→ The problem:
Search the records below for the word "accesibilidad" and show every line where it occurs.

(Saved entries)

___

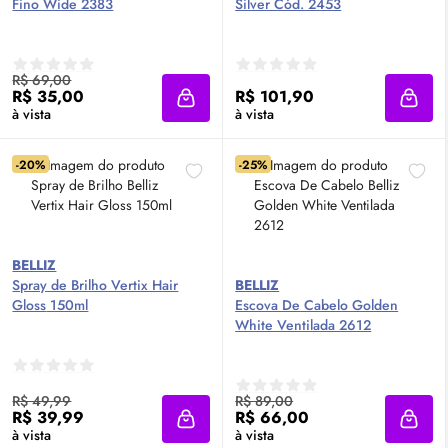
Fino Wide 2383
Silver Cód. 2453
R$ 69,00
R$ 35,00
R$ 101,90
Adicionar à sacola
Adici
à vista
à vista
-20%
-25%
BELLIZ
Spray de Brilho Vertix Hair
BELLIZ
Gloss
150ml
Escova De Cabelo Golden
White Ventilada 2612
R$ 49,99
R$ 89,00
R$ 39,99
R$ 66,00
Adicionar à sacola
Adici
à vista
à vista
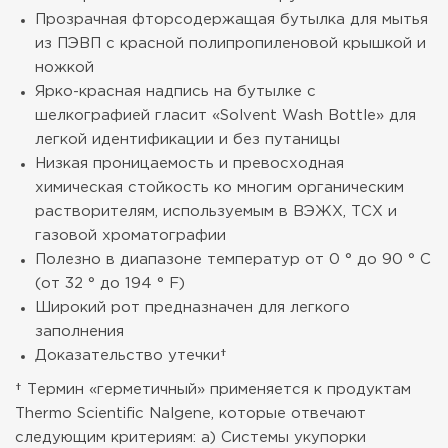
Прозрачная фторсодержащая бутылка для мытья
из ПЭВП с красной полипропиленовой крышкой и
ножкой
Ярко-красная надпись на бутылке с
шелкографией гласит «Solvent Wash Bottle» для
легкой идентификации и без путаницы
Низкая проницаемость и превосходная
химическая стойкость ко многим органическим
растворителям, используемым в ВЭЖХ, ТСХ и
газовой хроматографии
Полезно в диапазоне температур от 0 ° до 90 ° C
(от 32 ° до 194 ° F)
Широкий рот предназначен для легкого
заполнения
Доказательство утечки†
† Термин «герметичный» применяется к продуктам
Thermo Scientific Nalgene, которые отвечают
следующим критериям: a) Системы укупорки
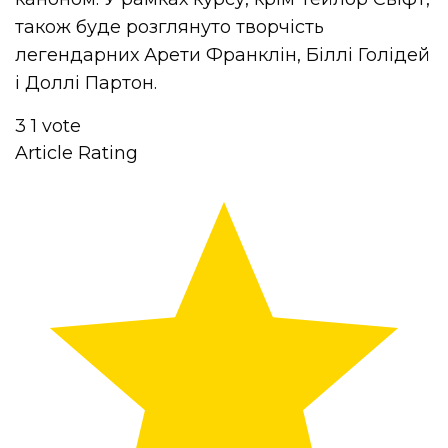
також буде розглянуто творчість
легендарних Арети Франклін, Біллі Голідей
і Доллі Партон.
3
1
vote
Article Rating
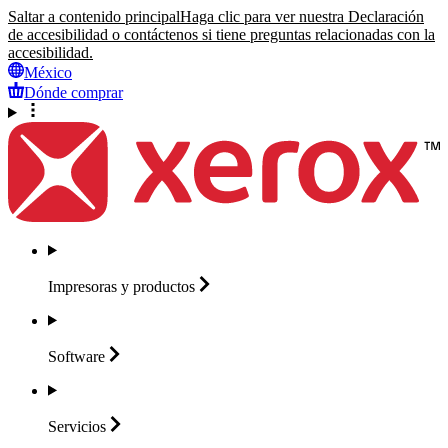
Saltar a contenido principal
Haga clic para ver nuestra Declaración
de accesibilidad o contáctenos si tiene preguntas relacionadas con la
accesibilidad.
México
Dónde comprar
Impresoras y
productos
Software
Servicios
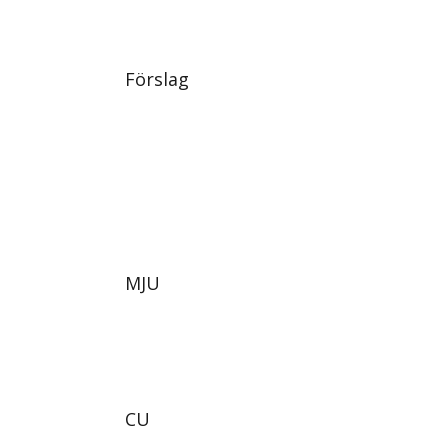
Förslag
MJU
CU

___

→ Solution to the problem:
de accesibilidad o contáctenos si tiene preguntas relacionadas con la
accesibilidad.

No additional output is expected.